*Requirement:* Copy the records below verbatim from the line with "pose: elev=349.5 azim=307.5" through the line with "Dot at: (180, 286)", and leave out the pictures.

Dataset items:
[Start]

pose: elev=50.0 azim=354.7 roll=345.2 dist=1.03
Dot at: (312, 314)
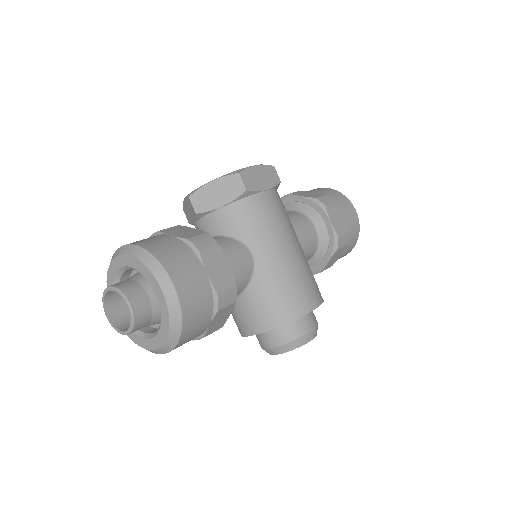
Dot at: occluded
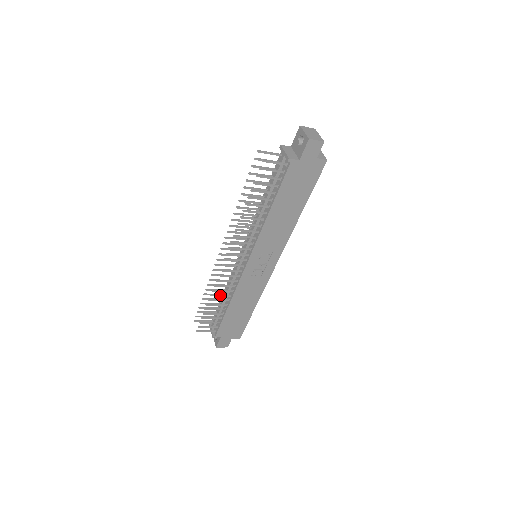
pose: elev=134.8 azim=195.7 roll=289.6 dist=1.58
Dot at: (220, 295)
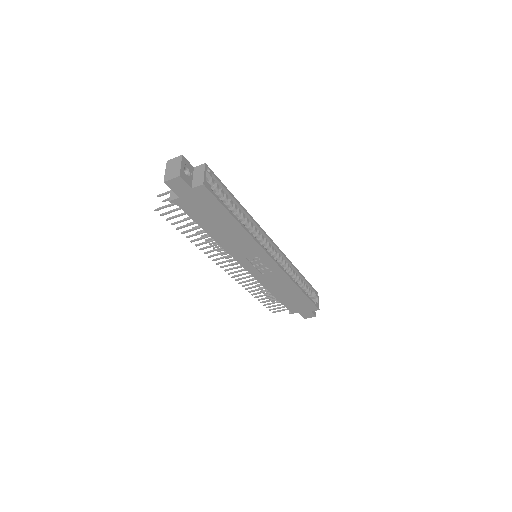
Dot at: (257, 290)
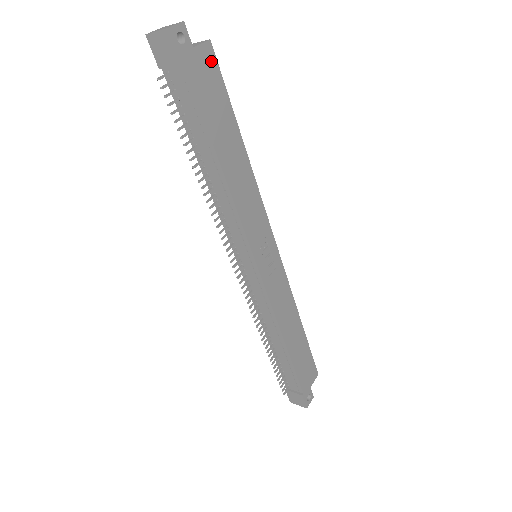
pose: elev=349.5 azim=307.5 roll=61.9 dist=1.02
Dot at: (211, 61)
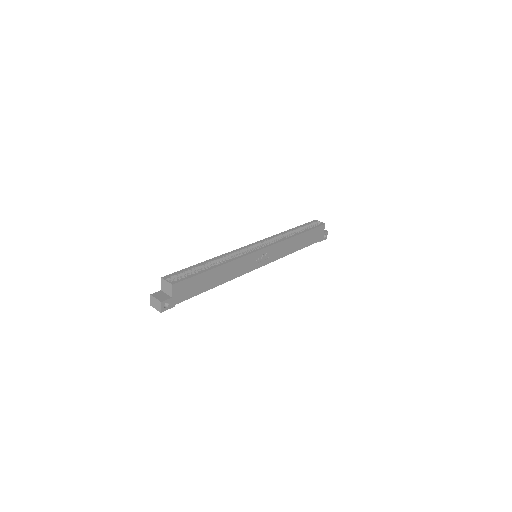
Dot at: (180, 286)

[End]
[Start]

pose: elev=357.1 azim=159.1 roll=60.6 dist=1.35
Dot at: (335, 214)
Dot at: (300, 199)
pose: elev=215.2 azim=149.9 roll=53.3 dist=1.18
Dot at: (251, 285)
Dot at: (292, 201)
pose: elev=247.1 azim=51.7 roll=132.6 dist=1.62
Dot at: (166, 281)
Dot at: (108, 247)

[End]

*Task output:*
pose: elev=349.5 azim=307.5 roll=61.9 dist=1.02
Dot at: (211, 61)
Dot at: (180, 286)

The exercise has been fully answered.